Quelque soit l’affection qu’on a pu avoir pour le journal Charlie Hebdo et sa mouvance, qui ont accompagné leur vie durant la génération du baby-boom, la nôtre, en nous entretenant dans une gouaille irrévérencieuse d’adolescent grivois, qu’on nous permette cependant de poser la question de savoir si, en étant « tous Charlie », nous ne nous mettons pas au diapason de cette référence adolescente envahissante, celle du « no limit », tellement courtisée de notre société de marchands.

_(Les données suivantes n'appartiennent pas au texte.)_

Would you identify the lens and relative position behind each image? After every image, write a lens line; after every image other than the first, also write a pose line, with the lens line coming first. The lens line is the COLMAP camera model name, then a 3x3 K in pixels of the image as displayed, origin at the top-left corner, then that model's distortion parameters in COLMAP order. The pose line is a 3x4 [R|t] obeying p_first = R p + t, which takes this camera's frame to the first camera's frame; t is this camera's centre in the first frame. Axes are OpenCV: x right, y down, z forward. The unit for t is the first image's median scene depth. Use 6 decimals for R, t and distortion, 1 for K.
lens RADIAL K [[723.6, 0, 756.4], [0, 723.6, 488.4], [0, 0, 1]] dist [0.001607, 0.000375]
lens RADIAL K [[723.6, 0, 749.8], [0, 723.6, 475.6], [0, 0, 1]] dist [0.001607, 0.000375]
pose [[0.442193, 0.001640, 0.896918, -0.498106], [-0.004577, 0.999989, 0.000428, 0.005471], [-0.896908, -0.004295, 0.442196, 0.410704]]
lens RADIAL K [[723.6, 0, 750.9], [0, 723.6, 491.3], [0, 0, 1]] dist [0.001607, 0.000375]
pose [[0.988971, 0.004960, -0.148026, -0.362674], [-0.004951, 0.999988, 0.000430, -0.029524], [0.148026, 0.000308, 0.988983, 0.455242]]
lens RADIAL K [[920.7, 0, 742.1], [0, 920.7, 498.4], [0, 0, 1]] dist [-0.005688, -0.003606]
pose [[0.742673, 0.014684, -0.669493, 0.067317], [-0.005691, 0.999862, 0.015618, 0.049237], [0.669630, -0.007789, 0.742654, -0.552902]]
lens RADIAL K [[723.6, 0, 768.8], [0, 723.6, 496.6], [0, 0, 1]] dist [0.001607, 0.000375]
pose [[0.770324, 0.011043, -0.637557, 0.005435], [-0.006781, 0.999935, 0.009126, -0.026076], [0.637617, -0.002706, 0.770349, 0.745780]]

Aborder l’autre nous met face à notre désir et nos peurs, et nous fait parfois toucher du doigt nos limites à la tolérance ou à la compréhension : reconnaître et accepter les différences culturelles au niveau de la langue, de la représentation*, du sexe ou des mœurs nous demandera toujours un temps incompressible et un effort considérable, celui du décentrement par rapport à soi, qui ne saurait être un avantage acquis.
Notre métier et nos organisations professionnelles devraient nous ouvrir à ces questions, et nous inciter à les remettre sans cesse au travail. Espérons que les actions menées par l’AFPEP-SNPP continueront à nous entretenir dans cette éthique-là.
J.J. Bonamour du Tartre
* Quiconque a pu passer quelque temps dans un pays du Maghreb, notamment, ne peut pas ne pas avoir été saisi par la rareté de l’image dans le paysage urbain, par exemple, en comparaison avec la surexposition que nous connaissons : la représentation y a manifestement un tout autre statut, avec d’ailleurs un effet très immédiatement reposant pour l’esprit et pas seulement pour les yeux.